▶ _Exercise goal_: Only the lines below from the one containing "text [150, 1494, 1090, 1599]" through the one containing "Rendered at 1241 by 1754 pixels." belong in the answer, repeated exactly and without pictures.
========
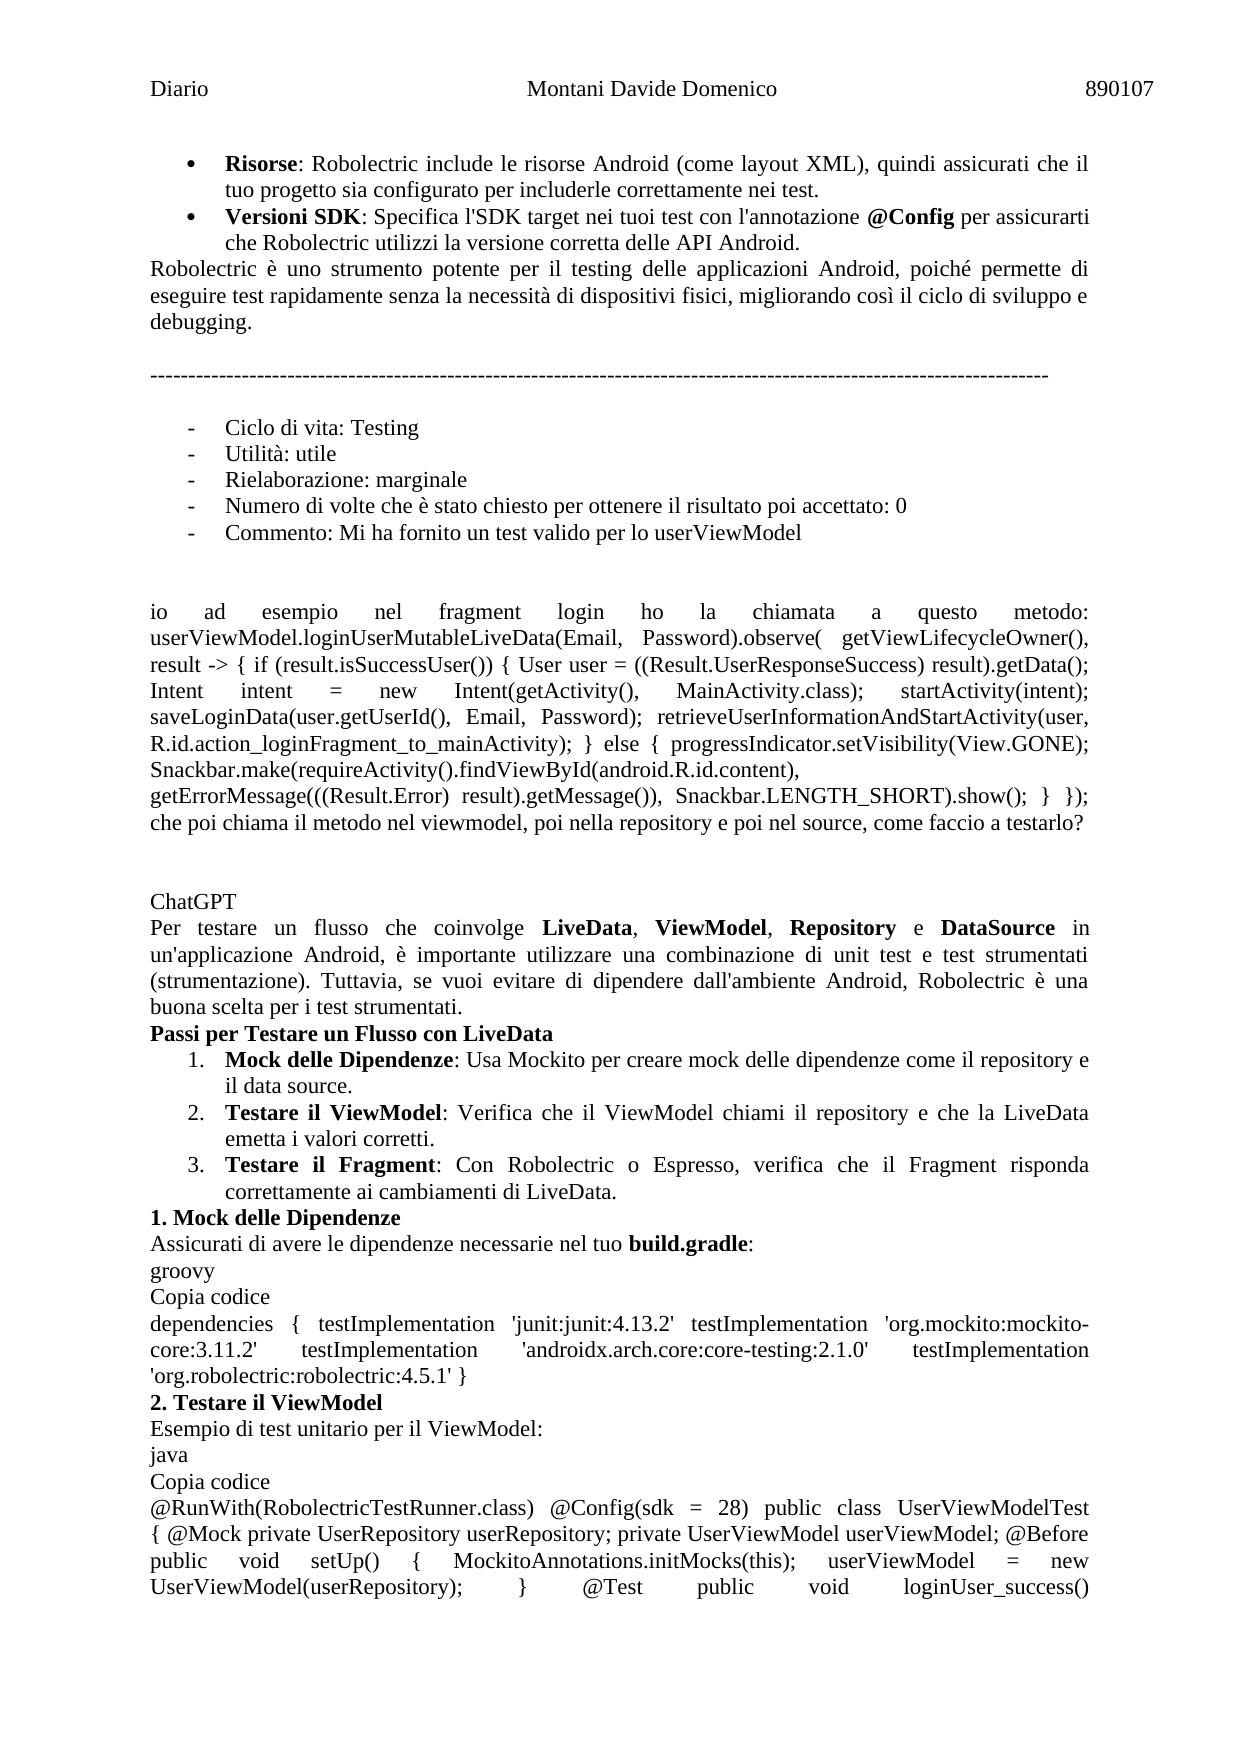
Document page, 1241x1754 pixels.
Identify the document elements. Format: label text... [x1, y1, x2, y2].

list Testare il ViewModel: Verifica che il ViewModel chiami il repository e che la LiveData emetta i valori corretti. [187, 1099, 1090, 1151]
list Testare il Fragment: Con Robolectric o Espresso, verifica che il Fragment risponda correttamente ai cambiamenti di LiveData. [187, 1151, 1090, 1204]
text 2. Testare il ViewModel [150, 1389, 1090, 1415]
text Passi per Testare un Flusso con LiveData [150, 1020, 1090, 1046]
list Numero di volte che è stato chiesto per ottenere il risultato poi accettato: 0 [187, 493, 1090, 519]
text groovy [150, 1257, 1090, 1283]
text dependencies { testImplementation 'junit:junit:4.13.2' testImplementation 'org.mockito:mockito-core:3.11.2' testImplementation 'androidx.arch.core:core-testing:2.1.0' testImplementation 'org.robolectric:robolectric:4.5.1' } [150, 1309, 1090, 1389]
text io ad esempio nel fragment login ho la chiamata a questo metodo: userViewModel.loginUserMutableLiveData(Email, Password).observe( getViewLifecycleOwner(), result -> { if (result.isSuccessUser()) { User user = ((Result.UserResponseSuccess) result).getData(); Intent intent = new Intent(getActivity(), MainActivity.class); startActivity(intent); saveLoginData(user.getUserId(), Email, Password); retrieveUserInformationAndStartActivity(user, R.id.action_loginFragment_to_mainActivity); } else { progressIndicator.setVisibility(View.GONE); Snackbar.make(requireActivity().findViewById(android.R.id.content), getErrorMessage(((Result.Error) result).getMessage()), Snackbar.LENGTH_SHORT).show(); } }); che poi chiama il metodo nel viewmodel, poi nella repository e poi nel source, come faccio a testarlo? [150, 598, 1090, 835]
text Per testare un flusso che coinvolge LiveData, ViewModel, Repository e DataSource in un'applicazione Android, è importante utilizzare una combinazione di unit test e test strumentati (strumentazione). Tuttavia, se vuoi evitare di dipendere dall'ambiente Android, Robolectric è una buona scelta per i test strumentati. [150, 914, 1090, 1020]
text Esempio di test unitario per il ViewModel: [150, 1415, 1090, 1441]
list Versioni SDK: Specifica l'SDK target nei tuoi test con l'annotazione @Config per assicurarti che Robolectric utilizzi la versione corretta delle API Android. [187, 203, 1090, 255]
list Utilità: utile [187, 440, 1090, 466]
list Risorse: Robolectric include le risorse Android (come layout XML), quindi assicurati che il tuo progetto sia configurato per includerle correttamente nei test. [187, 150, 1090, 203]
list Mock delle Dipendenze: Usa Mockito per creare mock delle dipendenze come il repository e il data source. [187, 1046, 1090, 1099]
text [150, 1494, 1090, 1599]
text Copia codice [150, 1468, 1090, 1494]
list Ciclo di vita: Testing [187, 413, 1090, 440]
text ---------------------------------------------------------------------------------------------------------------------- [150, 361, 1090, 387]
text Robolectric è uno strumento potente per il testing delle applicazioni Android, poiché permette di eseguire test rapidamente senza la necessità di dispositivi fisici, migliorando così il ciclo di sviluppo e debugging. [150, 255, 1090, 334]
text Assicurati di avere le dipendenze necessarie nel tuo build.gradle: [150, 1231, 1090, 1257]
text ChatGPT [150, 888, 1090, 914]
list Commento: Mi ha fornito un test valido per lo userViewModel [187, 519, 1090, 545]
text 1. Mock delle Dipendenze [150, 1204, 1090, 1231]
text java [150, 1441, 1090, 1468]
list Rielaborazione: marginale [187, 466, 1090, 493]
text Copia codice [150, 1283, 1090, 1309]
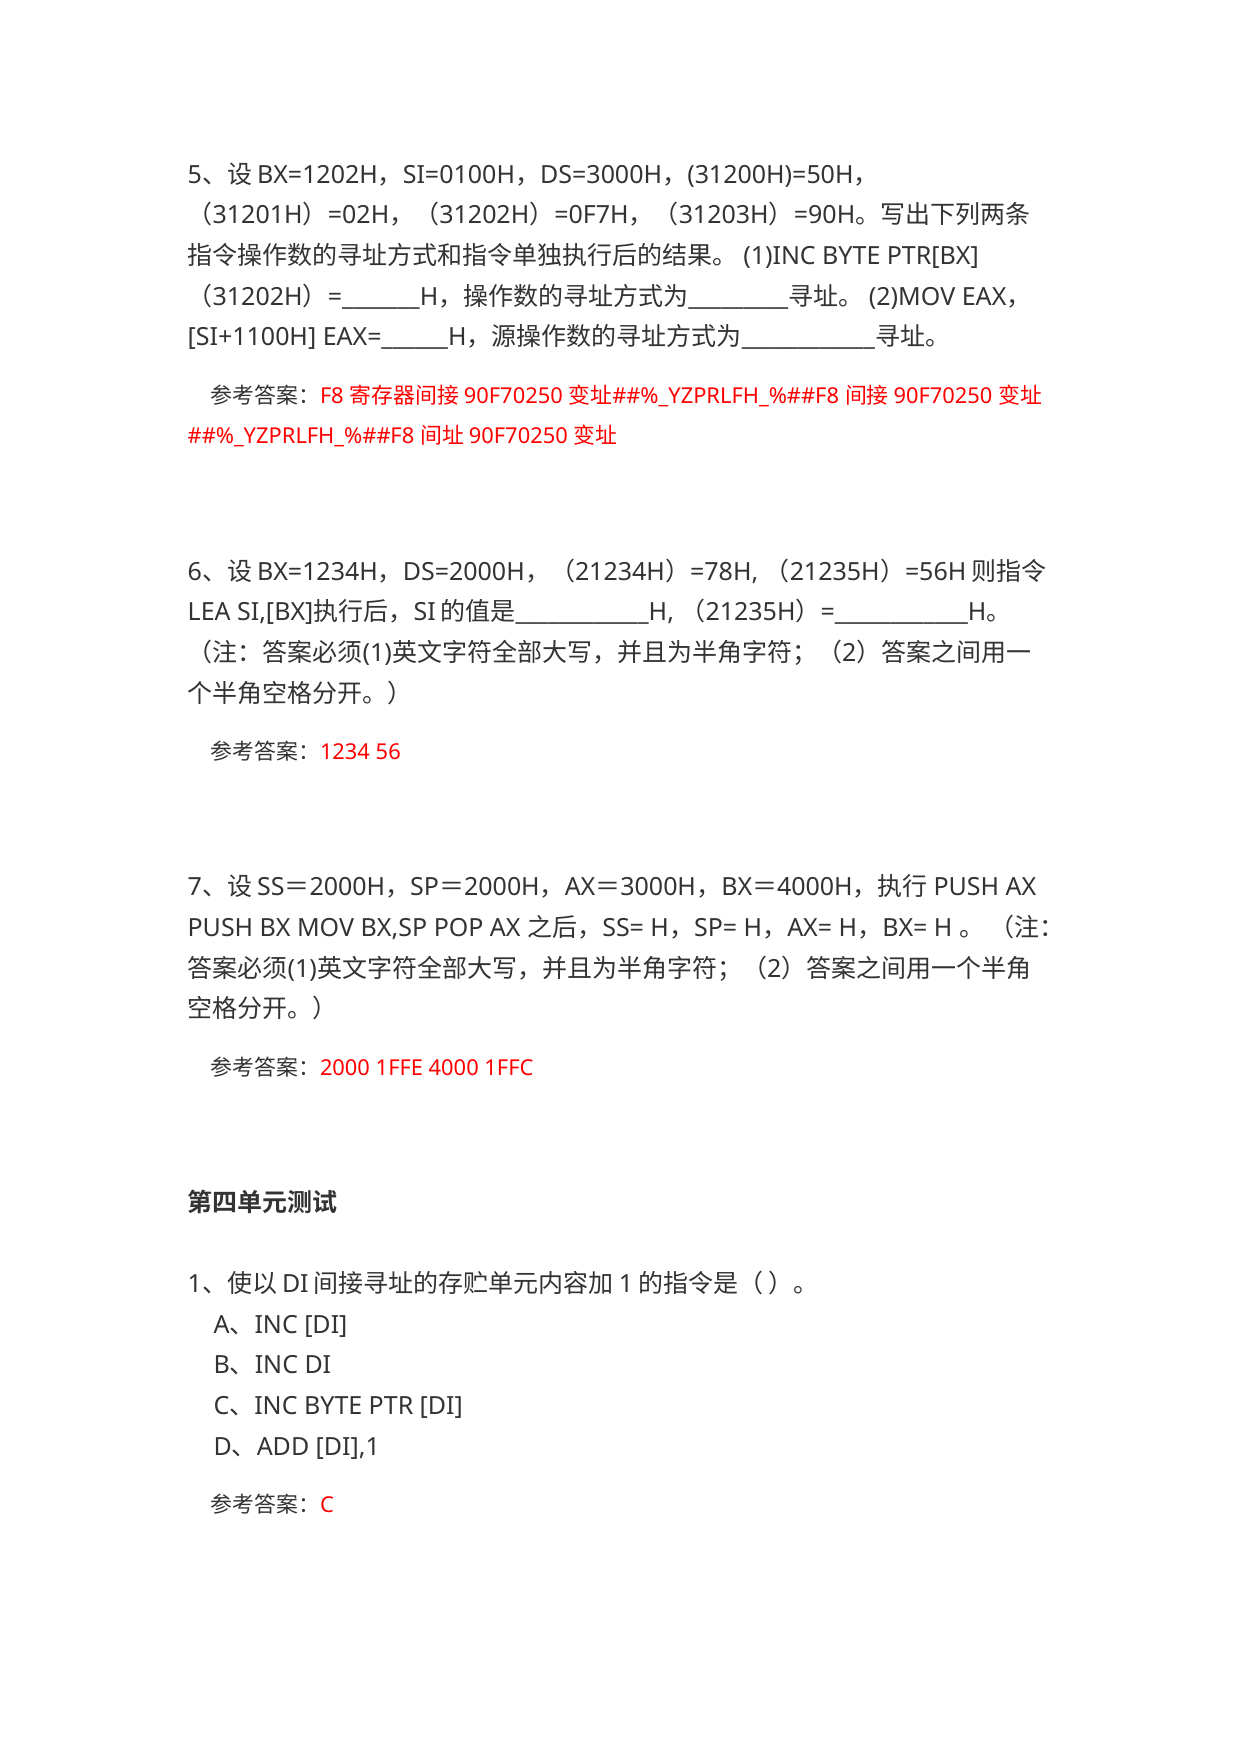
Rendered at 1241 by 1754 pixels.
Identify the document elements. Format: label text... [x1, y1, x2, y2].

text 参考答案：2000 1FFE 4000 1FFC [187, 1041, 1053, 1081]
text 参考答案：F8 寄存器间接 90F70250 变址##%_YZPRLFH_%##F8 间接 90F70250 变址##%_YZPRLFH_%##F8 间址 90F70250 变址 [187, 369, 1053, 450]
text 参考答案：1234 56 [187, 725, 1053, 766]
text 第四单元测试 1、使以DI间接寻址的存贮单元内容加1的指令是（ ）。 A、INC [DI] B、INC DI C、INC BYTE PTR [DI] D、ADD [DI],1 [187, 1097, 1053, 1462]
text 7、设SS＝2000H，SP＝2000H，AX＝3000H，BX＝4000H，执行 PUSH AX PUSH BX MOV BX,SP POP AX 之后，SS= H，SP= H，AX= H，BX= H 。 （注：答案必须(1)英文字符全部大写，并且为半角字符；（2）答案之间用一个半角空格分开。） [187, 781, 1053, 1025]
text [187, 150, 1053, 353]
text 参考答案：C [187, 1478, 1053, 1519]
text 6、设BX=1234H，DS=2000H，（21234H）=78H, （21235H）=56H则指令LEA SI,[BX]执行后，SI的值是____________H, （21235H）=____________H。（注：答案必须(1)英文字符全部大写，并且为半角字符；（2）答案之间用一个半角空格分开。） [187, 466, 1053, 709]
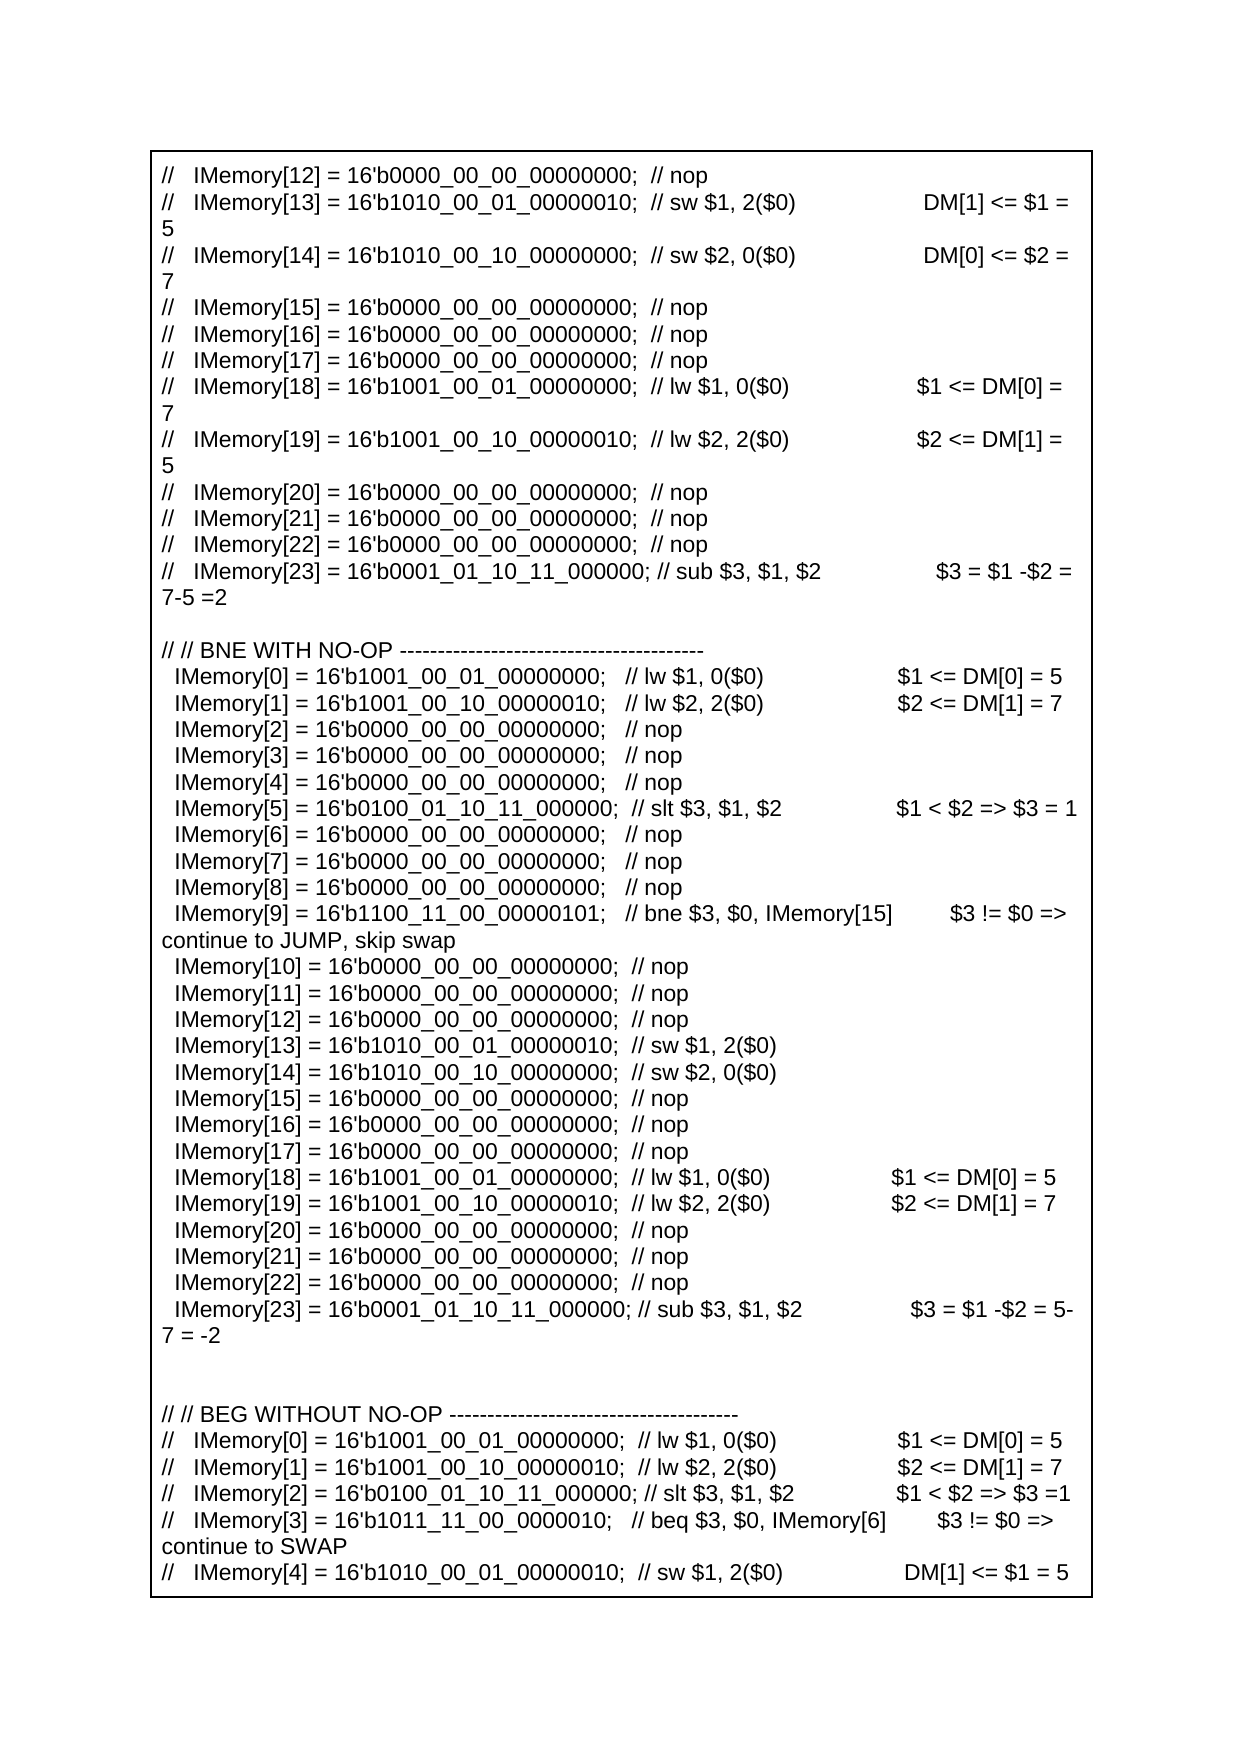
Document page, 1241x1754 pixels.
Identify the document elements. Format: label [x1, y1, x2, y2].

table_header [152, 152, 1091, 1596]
========
▶ _Written solution_:
text [150, 1494, 1090, 1599]
text Copia codice [150, 1468, 1090, 1494]
list Ciclo di vita: Testing [187, 413, 1090, 440]
text ---------------------------------------------------------------------------------------------------------------------- [150, 361, 1090, 387]
text Robolectric è uno strumento potente per il testing delle applicazioni Android, poiché permette di eseguire test rapidamente senza la necessità di dispositivi fisici, migliorando così il ciclo di sviluppo e debugging. [150, 255, 1090, 334]
text Assicurati di avere le dipendenze necessarie nel tuo build.gradle: [150, 1231, 1090, 1257]
text ChatGPT [150, 888, 1090, 914]
list Commento: Mi ha fornito un test valido per lo userViewModel [187, 519, 1090, 545]
text 1. Mock delle Dipendenze [150, 1204, 1090, 1231]
text java [150, 1441, 1090, 1468]
list Rielaborazione: marginale [187, 466, 1090, 493]
text Copia codice [150, 1283, 1090, 1309]
Rendered at 1241 by 1754 pixels.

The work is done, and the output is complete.